Deep inside my day hatch I had a dry bag that we got with the kayaks. I knew that we had flares in there but I didn’t think it was worth the risk for one of us to let go of the deck to open the day compartment and grope for the flares. Even if we had been able to find flares, I didn’t believe that they would have been able to see them when we hadn’t been able to see their searchlights.

I replied on VHF: “Negative, we don’t have flares. We activated our PLB; do you have our position?”

The search by the ship continued quite a long time, but they couldn’t find us. Then we got a new message. “A helicopter is coming for you. It will direct us.”

Then after some time we heard a transmission from the rescue helicopter. It was hard for me to understand every word: “… radio … count … ten …“

What I got was enough. “One, Two, Three, Four, Five, Six, Seven, Eight, Nine, Ten. Should I do it again?”

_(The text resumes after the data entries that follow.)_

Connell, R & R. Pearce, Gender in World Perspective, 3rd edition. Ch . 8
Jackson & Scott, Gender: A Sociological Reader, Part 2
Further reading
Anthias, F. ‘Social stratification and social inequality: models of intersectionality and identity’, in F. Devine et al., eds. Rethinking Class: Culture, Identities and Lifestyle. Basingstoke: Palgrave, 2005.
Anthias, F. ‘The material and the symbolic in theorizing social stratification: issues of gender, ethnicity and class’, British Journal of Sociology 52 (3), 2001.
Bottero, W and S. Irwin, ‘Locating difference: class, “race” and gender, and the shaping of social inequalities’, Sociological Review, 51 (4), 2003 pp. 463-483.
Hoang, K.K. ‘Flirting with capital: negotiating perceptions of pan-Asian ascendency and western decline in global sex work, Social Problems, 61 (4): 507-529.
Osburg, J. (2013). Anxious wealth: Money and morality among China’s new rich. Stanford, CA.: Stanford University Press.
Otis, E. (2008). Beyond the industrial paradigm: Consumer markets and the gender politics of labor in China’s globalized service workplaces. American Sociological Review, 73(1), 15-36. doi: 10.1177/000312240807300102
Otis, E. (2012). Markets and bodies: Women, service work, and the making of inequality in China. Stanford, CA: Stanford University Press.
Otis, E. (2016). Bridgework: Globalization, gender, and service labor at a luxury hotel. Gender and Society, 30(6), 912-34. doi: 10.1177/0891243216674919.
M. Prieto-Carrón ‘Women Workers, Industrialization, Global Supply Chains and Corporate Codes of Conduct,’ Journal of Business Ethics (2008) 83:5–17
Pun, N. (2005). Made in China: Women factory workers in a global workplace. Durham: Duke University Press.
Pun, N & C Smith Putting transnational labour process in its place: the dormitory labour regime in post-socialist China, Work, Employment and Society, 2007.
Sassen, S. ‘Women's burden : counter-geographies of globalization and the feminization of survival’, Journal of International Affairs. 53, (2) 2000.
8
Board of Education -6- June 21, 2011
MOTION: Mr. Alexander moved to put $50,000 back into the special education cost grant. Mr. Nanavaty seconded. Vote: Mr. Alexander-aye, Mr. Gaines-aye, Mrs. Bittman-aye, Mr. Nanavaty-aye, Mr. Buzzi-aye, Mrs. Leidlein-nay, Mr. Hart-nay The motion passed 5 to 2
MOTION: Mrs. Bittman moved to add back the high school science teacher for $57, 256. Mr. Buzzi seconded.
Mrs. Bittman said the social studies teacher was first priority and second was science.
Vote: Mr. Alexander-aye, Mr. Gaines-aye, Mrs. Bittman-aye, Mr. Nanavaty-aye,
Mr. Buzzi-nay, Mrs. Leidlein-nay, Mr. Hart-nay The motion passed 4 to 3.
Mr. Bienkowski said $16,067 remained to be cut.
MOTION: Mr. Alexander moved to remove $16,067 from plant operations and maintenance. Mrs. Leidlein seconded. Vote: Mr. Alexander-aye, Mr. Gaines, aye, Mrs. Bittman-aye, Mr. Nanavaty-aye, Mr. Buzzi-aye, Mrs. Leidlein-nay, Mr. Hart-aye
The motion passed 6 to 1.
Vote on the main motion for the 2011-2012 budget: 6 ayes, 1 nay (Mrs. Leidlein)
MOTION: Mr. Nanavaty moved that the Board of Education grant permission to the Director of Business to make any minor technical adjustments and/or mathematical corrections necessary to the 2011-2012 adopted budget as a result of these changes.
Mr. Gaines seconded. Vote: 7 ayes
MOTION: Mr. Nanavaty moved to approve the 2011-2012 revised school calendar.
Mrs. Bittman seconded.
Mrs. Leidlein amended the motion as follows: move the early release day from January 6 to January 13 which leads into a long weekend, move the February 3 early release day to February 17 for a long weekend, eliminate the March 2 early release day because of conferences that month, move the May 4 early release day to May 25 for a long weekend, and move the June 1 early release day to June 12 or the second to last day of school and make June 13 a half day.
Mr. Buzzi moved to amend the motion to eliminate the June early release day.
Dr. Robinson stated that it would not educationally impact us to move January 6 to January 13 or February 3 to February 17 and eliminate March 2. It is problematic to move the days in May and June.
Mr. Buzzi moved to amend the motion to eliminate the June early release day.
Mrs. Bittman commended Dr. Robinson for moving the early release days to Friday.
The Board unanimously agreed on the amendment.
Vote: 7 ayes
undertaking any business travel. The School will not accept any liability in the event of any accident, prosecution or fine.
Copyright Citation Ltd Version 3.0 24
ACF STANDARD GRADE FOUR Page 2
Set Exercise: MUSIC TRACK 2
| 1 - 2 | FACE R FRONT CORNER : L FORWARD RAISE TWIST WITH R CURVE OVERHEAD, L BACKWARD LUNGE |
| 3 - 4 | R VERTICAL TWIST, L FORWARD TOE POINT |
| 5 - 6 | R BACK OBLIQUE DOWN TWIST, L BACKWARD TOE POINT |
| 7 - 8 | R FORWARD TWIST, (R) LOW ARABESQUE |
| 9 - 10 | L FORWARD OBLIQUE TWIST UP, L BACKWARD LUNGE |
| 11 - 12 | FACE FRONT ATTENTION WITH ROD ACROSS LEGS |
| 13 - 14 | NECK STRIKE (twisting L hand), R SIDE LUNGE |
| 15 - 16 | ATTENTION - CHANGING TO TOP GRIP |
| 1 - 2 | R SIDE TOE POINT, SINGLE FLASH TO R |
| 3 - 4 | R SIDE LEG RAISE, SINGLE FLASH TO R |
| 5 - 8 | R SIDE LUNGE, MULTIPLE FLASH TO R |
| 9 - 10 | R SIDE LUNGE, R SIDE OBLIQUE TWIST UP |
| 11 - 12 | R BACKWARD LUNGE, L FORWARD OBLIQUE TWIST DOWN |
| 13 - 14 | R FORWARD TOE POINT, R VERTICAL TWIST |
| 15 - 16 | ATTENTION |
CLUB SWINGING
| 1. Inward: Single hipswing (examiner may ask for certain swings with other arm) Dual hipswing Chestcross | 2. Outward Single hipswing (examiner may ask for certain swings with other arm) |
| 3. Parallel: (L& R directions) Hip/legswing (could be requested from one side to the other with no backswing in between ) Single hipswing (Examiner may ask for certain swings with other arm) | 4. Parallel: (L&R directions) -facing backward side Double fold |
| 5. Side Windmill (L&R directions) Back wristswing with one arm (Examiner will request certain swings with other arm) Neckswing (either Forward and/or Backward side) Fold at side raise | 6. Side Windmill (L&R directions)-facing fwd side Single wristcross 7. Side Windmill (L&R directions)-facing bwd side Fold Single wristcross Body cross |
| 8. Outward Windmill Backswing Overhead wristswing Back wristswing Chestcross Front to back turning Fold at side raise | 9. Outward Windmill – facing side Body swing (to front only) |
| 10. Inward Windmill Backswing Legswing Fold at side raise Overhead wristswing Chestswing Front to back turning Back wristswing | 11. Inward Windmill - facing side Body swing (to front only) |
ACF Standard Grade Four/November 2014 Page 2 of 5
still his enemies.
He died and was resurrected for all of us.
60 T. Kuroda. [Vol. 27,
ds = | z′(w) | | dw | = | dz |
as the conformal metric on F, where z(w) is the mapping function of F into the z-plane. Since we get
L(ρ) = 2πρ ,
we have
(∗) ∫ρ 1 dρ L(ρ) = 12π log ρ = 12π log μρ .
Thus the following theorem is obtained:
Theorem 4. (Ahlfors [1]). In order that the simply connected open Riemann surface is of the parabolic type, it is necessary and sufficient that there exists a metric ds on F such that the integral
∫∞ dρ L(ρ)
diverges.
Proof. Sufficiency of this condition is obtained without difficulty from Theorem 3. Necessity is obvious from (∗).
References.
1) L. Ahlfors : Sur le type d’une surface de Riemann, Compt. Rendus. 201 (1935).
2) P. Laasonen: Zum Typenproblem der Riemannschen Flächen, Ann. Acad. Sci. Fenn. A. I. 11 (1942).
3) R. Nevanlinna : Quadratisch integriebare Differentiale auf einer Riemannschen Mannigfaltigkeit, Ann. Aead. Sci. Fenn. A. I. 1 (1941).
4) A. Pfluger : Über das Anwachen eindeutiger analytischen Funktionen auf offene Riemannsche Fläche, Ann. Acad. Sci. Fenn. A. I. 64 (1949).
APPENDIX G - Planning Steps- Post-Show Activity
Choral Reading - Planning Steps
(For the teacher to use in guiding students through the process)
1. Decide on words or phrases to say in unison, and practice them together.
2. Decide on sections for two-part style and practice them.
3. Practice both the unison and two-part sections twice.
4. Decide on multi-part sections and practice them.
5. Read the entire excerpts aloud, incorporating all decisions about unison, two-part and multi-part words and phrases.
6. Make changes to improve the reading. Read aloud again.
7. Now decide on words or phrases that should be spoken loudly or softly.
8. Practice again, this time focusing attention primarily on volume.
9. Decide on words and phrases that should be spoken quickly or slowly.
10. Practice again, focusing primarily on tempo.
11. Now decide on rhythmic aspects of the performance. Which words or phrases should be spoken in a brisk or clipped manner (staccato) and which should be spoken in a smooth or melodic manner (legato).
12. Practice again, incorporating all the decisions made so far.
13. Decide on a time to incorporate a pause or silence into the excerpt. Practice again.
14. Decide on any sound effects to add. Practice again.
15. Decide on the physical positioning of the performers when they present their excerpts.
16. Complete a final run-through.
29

Rescue Helicopter: “… count …”

“Should I count again?”

Rescue Helicopter: “Yes, please count.”

“One, Two, Three, Four, Five, Six, Seven, Eight, Nine, Ten. Should I do it again! Rescue Helicopter: “Yes.”

This back and forth continued for some time.

It was explained to me later that I had been asked to count repeatedly to provide a continuous radio transmission.

Rescue Helicopter: “Great! The signal is stronger now!”

In one minute we saw a big red helicopter coming out of the fog just above us. It was a moment that I will never forget.

“We are in good condition. We can wait for the ship.”

A few minutes later the helicopter dispatched a rescue swimmer.

He approached us with a huge smile on his face: “Hi! I’m Chuck.” It seemed he would jump on our kayaks and shake our hands. “How are you?”

“Albert lost his hat and glasses but we are well.”

“What are you doing here?”

“We are paddling nine days from Seward to Homer. The weather changed suddenly.”

“Where you from?”

“We are from Israel.”

“Israel? Really?! You are quite far away!”

In a few minutes we spotted the Vigilant with all of the searchlights on. It was bouncing up and down on the waves and our first attempt to come to the ship with the kayaks didn’t go well.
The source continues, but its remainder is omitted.